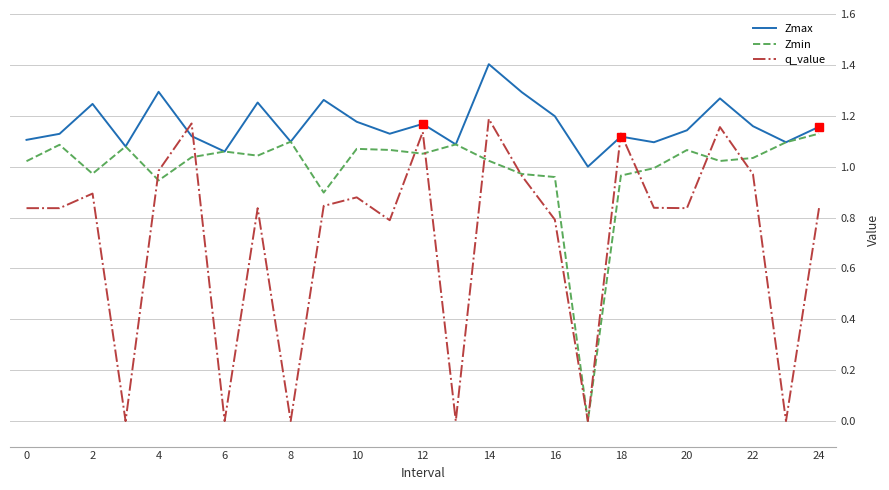

List the series in order of their overall mean, lowest first.

q_value, Zmin, Zmax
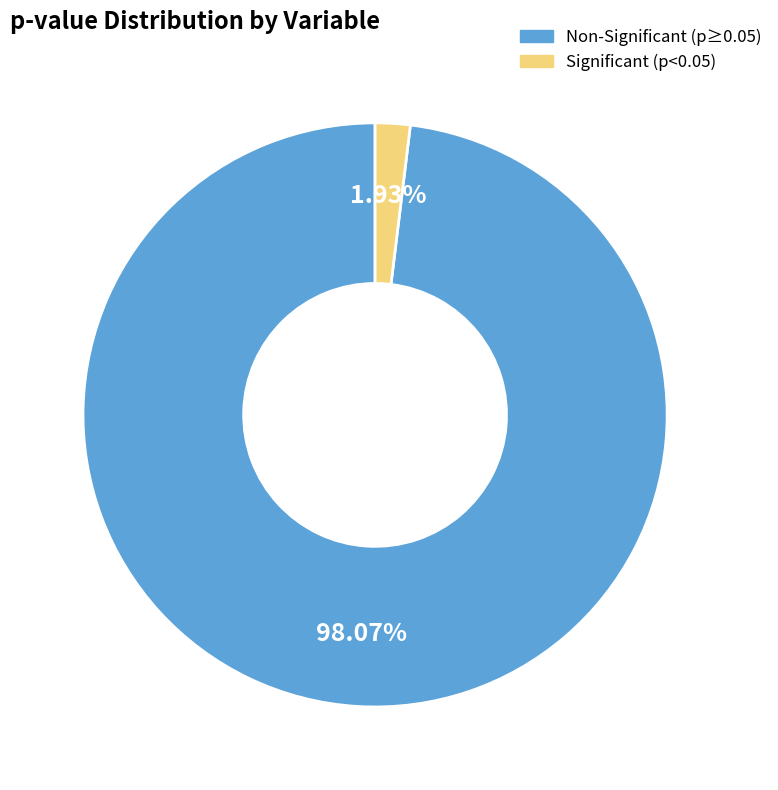

To the nearest percent, what is the difference between the largest and smallest slice percentages?

96%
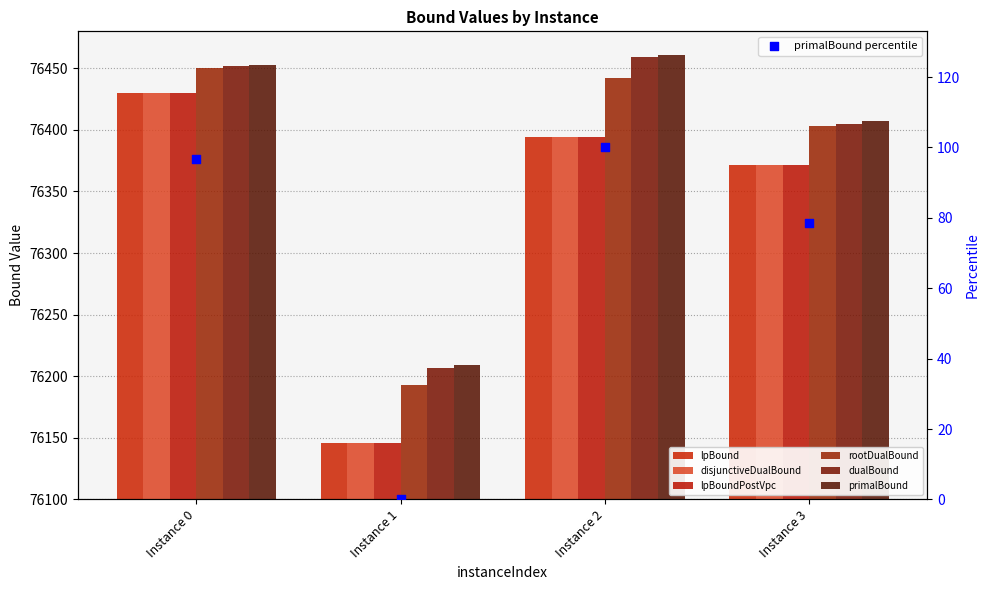

What are all the series names shown in the legend?

lpBound, disjunctiveDualBound, lpBoundPostVpc, rootDualBound, dualBound, primalBound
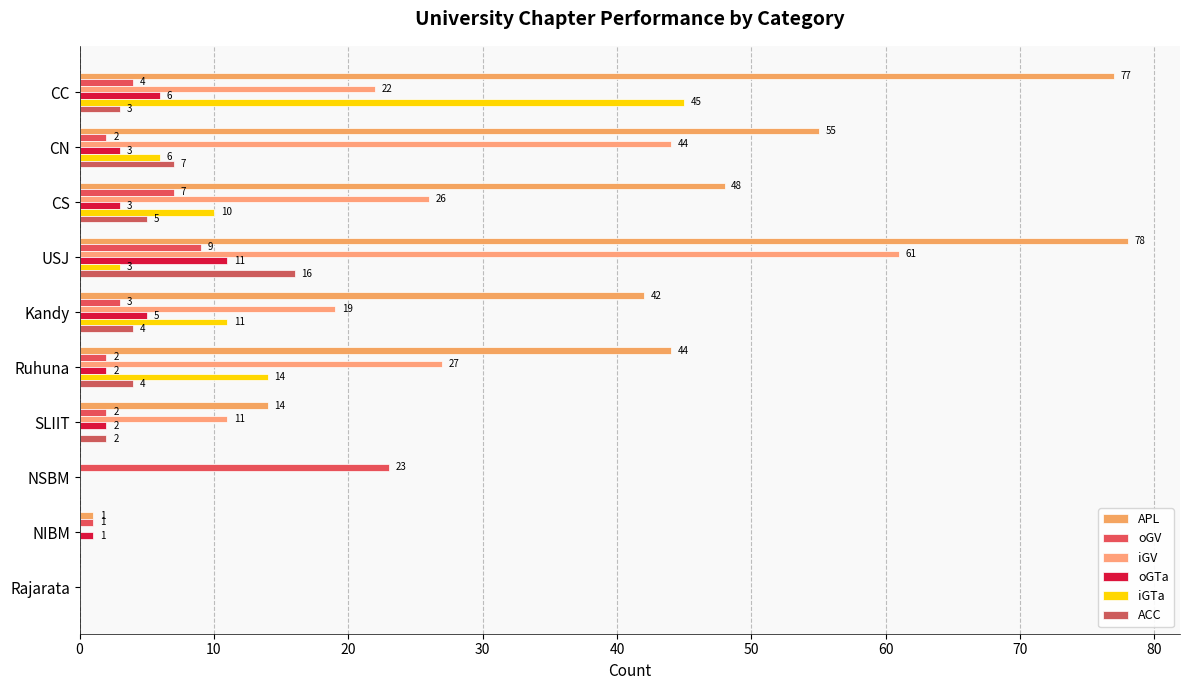

Count the number of categories in the chart.

10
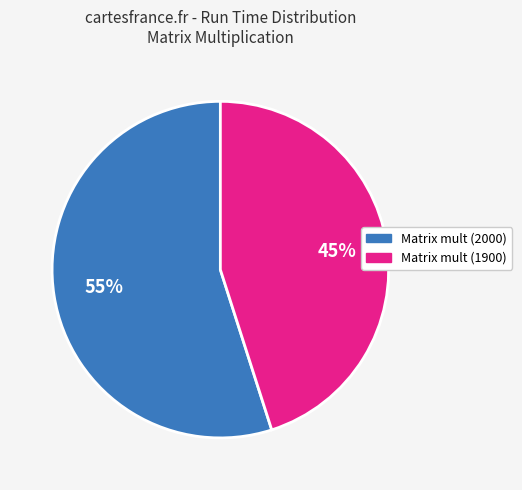

To the nearest percent, what is the average slice percentage?

50%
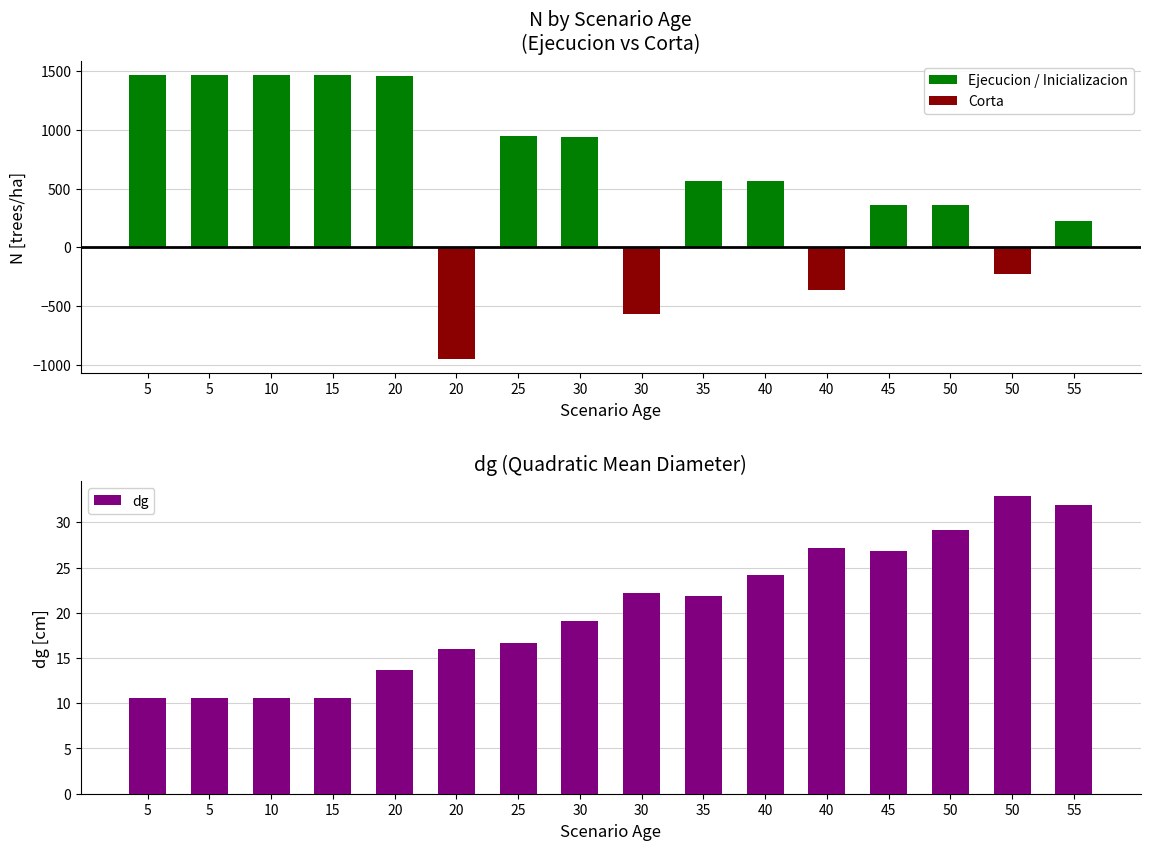

At which label is Corta closest to -474?

30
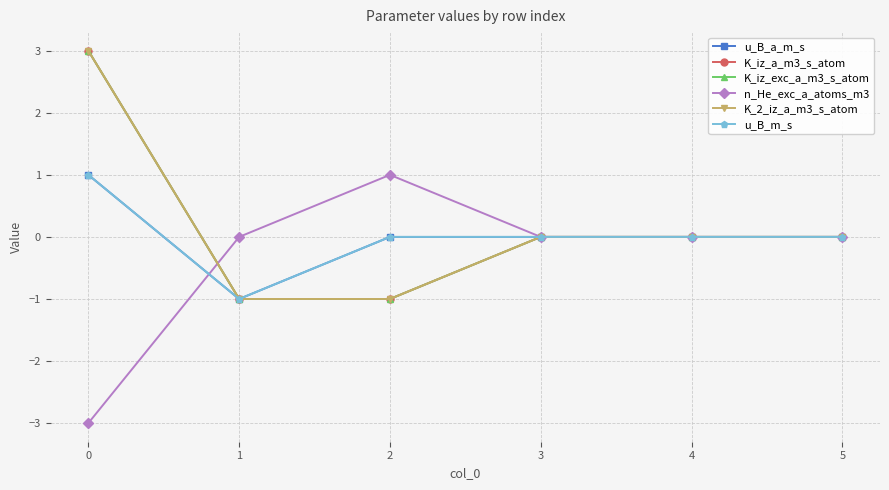

What is the lowest value of the K_iz_a_m3_s_atom series?

-1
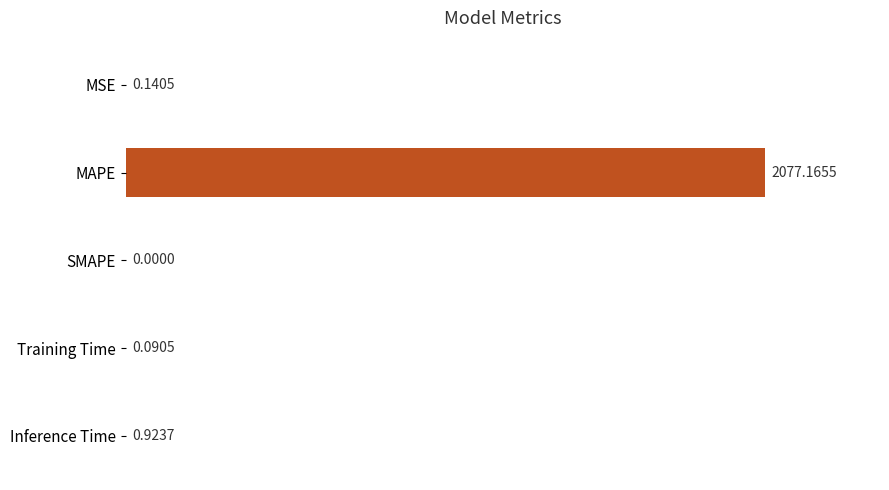

Which has a higher value, Inference Time or Training Time?

Inference Time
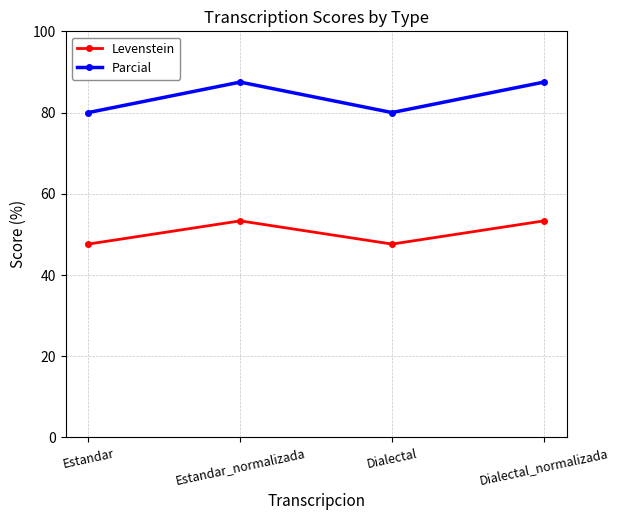

List the series in order of their overall mean, lowest first.

Levenstein, Parcial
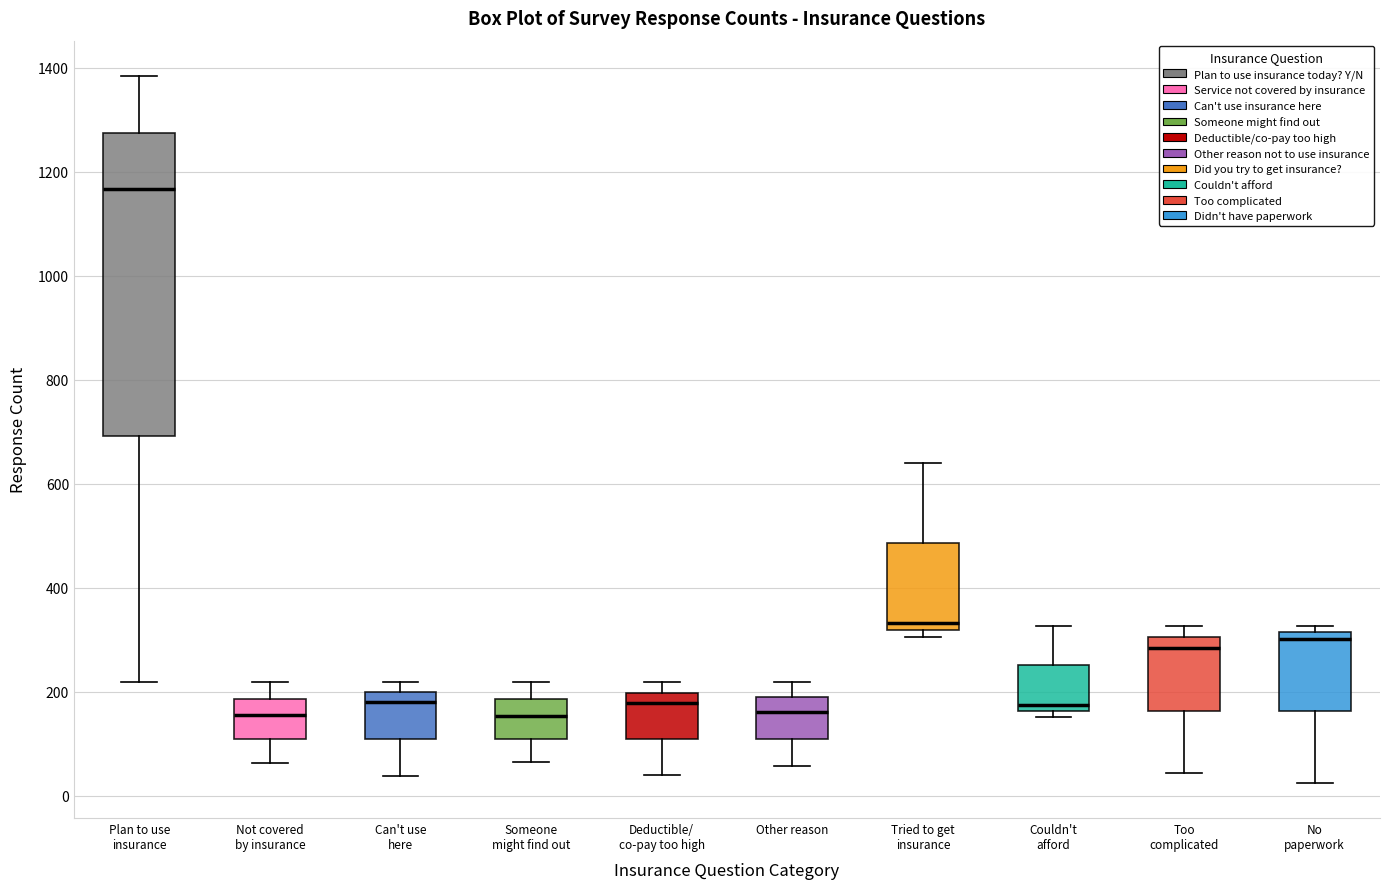

Reading left to right, transcribe this box plot: for each box, give where its median line is, the range the box spans, and where its two whiskers end, as read against the y-axis. The values are not printed on the chart, so give them approximately, as read against the axis.

Plan to use insurance: median 1160, box 700 to 1280, whiskers 220 to 1380
Not covered by insurance: median 160, box 100 to 180, whiskers 60 to 220
Can't use here: median 180, box 100 to 200, whiskers 40 to 220
Someone might find out: median 160, box 100 to 180, whiskers 60 to 220
Deductible/ co-pay too high: median 180, box 100 to 200, whiskers 40 to 220
Other reason: median 160, box 100 to 180, whiskers 60 to 220
Tried to get insurance: median 340, box 320 to 480, whiskers 300 to 640
Couldn't afford: median 180, box 160 to 260, whiskers 160 (just below the box's lower edge) to 320
Too complicated: median 280, box 160 to 300, whiskers 40 to 320
No paperwork: median 300, box 160 to 320, whiskers 20 to 320 (just above the box's upper edge)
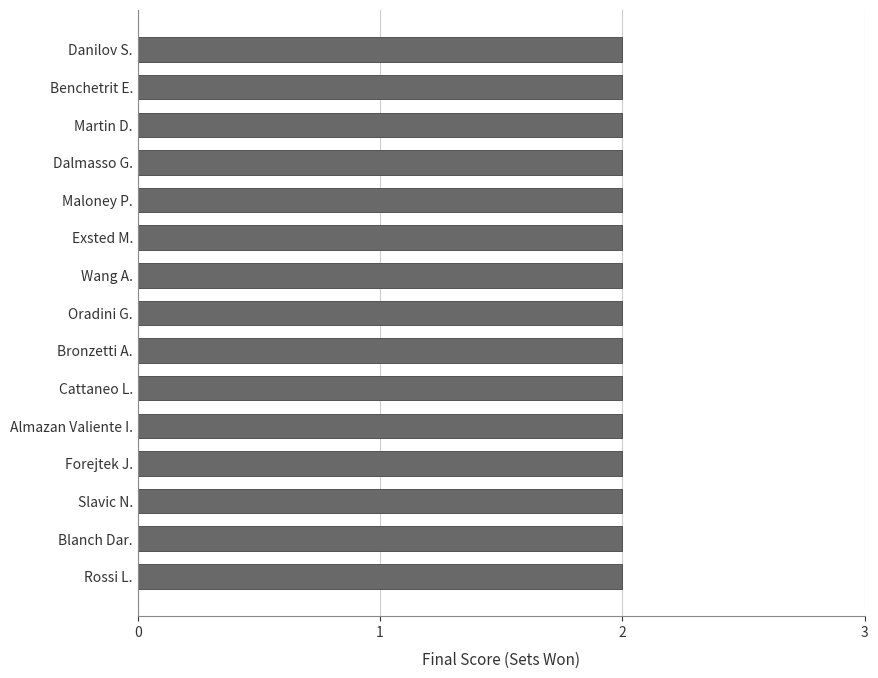

At which label is Wins closest to 2?

Rossi L.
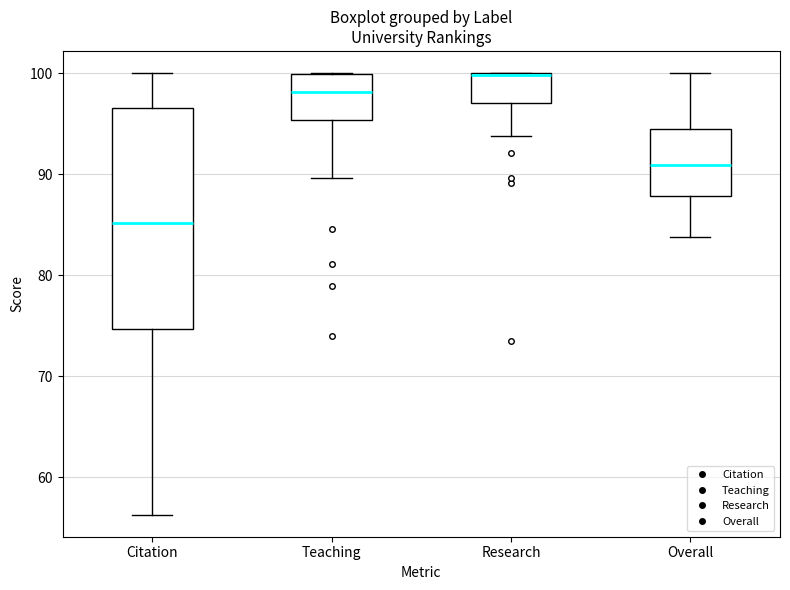

Which box is the tallest, from its lower edge to its upper edge?

Citation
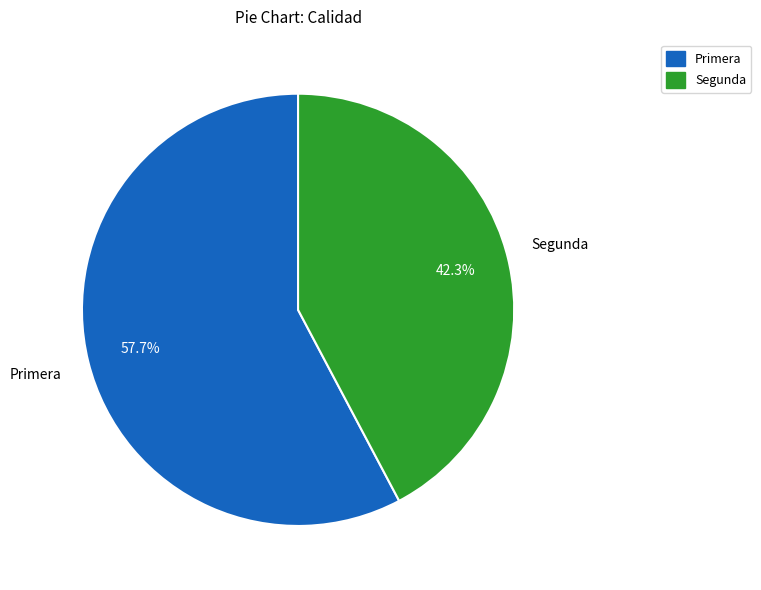

How many segments does this pie chart have?

2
● ● ● ●
Echo the records from the line containing "To the nearest percent, what is the difference" through the line containing "Reading left to", both included, and omit the pictures from your reply.

To the nearest percent, what is the difference between the largest and smallest slice percentages?

96%

What are all the series names shown in the legend?

lpBound, disjunctiveDualBound, lpBoundPostVpc, rootDualBound, dualBound, primalBound

Count the number of categories in the chart.

10

To the nearest percent, what is the average slice percentage?

50%

At which label is Corta closest to -474?

30

What is the lowest value of the K_iz_a_m3_s_atom series?

-1

Which has a higher value, Inference Time or Training Time?

Inference Time

List the series in order of their overall mean, lowest first.

Levenstein, Parcial

Reading left to right, transcribe this box plot: for each box, give where its median line is, the range the box spans, and where its two whiskers end, as read against the y-axis. The values are not printed on the chart, so give them approximately, as read against the axis.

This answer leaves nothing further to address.